Control variate using Taylor expansion

We talked about control variate in [4]: when evaluating $\mathbb{E}_{p(x)}[f(x)]$ by Monte Carlo samples, we can instead evaluate $\mathbb{E}_{p(x)}[f(x)-h(x)+\theta]$ with $\theta=\mathbb{E}_{p(x)}[h(x)]$ in order to reduce variance. The requirement for control variate to work is that $h(x)$ is correlated with $f(x)$ and the mean of $h(x)$ is known.

In this post we will walk through a classic example of using control variate, in which $h(x)$ is picked as the Taylor expansion of $f(x)$ . We know that $f(x)$ ‘s Taylor expansion can be expressed as $f(x)=f(a) + f'(a)(x-a) + f''(a)/2! * (x-a)^2 + f'''(a)/3! * (x-a)^3 + \cdots$ . Therefore, if we pick the second order of Taylor expansion for $f(x)$ and set $a=0$ , we get $h(x)=f(0)+f'(0)x + f''(0)/2! * x^2$ .

Let’s see an example from [6]. Suppose $f(u_1, u_2)=exp[(u_1^2 + u_2^2)/2]$ and we want to evaluate the integral $\Psi=\int^1_0 \int^1_0 f(u_1, u_2) du_1 du_2$ . If we want to use Monte Carlo estimator to estimate $\Psi$ using $U^1, \cdots, U^m$ samples, we have:
$\frac{\text{area of sampling}}{m}\sum\limits_{k=1}^m f(U^k)=\frac{1}{m}\sum\limits_{k=1}^m f(U^k)$

The control variate as the second-order Taylor expansion of $f(x)$ is $h(u_1, u_2)=1 + (u_1^2 + u_2^2)/2$ (we use multi-variable Taylor expansion here [7]). We first compute its mean: $\theta=\mathbb{E}_{p(x)}[h(x)] = \int^1_0\int^1_0 \left(1 +(u_1^2+u_2^2)/2 \right) du_1 du_2 = 4/3$ . Thus, our control variate Monto Carlo estimator is:
$\frac{1}{m}\sum\limits_{k=1}^{m} z(u_1, u_2)\newline=\frac{1}{m}\sum\limits_{k=1}^{m} \left[f(u_1, u_2) -h(u_1, u_2) + \theta\right]\newline=\frac{1}{m}\sum\limits_{k=1}^{m} \left[exp[(u_1^2 + u_2^2)/2] - 1 - (u_1^2 + u_2^2)/2 + 4/3 \right]$ .

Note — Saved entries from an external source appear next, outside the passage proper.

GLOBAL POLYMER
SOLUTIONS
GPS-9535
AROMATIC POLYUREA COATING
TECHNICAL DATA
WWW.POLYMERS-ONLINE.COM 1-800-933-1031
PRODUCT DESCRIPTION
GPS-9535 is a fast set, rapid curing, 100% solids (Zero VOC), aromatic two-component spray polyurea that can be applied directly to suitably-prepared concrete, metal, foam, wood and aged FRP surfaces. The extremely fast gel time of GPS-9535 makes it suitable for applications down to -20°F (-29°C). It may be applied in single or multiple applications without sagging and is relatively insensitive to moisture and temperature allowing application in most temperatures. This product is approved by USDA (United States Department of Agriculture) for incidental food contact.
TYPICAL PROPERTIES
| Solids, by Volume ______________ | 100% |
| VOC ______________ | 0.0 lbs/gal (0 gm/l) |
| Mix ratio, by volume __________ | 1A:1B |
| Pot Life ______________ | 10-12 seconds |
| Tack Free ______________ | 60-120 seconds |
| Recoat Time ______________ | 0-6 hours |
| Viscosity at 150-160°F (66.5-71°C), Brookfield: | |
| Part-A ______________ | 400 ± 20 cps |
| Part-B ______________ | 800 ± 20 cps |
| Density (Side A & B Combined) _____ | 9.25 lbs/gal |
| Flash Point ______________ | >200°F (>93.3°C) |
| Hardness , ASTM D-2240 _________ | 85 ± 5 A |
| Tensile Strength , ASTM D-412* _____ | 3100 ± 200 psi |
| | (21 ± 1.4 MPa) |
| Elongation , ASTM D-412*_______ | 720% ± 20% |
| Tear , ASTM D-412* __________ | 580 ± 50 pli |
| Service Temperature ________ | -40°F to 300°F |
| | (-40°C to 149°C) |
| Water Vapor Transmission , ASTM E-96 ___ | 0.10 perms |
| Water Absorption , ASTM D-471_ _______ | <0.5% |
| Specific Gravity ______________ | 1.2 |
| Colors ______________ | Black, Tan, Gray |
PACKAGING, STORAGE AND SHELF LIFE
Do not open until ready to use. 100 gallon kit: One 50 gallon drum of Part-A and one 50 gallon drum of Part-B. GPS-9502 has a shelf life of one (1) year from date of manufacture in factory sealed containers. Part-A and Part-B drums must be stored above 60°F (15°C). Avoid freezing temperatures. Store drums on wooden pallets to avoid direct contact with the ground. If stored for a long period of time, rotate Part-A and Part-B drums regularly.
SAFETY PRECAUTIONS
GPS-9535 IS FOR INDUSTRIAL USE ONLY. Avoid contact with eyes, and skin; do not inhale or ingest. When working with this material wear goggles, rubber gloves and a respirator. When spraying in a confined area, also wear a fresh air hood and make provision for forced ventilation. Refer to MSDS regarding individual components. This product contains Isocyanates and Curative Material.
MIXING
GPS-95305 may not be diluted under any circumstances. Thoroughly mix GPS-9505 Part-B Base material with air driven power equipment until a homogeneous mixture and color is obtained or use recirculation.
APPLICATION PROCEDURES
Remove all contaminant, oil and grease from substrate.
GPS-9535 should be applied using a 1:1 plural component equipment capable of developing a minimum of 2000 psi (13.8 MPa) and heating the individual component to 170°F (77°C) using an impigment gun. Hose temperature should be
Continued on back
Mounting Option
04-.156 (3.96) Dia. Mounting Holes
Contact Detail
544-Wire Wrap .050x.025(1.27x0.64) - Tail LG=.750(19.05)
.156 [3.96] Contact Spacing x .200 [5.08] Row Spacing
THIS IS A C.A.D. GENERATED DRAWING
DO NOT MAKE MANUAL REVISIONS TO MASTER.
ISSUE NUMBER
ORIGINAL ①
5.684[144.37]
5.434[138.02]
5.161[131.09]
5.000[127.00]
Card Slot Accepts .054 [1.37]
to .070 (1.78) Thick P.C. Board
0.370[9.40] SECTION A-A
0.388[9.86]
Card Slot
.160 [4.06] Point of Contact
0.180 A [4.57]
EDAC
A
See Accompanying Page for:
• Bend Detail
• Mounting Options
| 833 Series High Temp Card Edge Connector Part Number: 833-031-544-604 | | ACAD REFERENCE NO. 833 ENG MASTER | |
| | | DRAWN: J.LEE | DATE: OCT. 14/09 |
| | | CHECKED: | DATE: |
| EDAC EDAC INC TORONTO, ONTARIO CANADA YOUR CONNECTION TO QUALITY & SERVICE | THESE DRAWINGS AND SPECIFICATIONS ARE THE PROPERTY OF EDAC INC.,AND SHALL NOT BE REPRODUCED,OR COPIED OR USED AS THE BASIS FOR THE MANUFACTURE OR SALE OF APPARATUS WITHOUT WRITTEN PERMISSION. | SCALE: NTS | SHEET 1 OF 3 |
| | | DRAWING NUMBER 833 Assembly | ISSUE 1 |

And from the results of [6] the sampling variance of $z(u_1, u_2)$ is smaller than $f(u_1, u_2)$ .

Now what [2] propose is to apply similar Taylor expansion-based control variate on REINFORCE policy gradient:

$\nabla_\theta J(\theta) = \mathbb{E}_{s_t \sim \rho_{\pi}(\cdot), a_t \sim \pi(\cdot | s_t)} \left[ \nabla_\theta log \pi_\theta (a_t | s_t) R_t\right]$

If we use Monte Carlo estimator, then we essentially use samples $\nabla_\theta log \pi_\theta (a_t | s_t) R_t$ to approximate $\nabla_\theta J(\theta)$ , which causes variance. If we have a control variate $h(s_t, a_t)=Q_w(s_t, \bar{a}_t) + \nabla_a Q_w(s_t, a)|_{a=\bar{a}_t} (a_t - \bar{a}_t)$ and $\bar{a}_t$ can be chosen at any value but a sensible choice being $\mu_\theta(s_t)$ , a deterministic version of $\pi_\theta(a_t | s_t)$ , then the control variate version of policy gradient can be written as (Eqn. 7 in [2]):
$\nabla_\theta log \pi_\theta(a_t | s_t) R_t - h(s_t, a_t) + \mathbb{E}_{s\sim \rho_\pi, a \sim \pi}\left[ h(s_t, a_t)\right] \newline=\nabla_\theta log \pi_\theta(a_t | s_t) R_t - h(s_t, a_t) + \mathbb{E}_{s \sim \rho_\pi}\left[ \nabla_a Q_w(s_t, a)|_{a=\mu_\theta(s_t)} \nabla_\theta \mu_\theta(s_t)\right]$

As you can see the second term can be computed when $Q_w$ is some critic with known analytic expression, and actually does not depend on $\pi_\theta$ .

[3] uses the law of total variance (some good examples and intuitions [8, 9]) to decompose the control-variate policy gradient into three parts: variance caused by variance of states $\Sigma_s$ , variance of actions $\Sigma_a$ , and variance of trajectories $\Sigma_\tau$ . What [3] highlights is that the magnitude of $\Sigma_a$ is usually greatly smaller than the rest two so the benefit of using control variate-based policy gradient is very limited.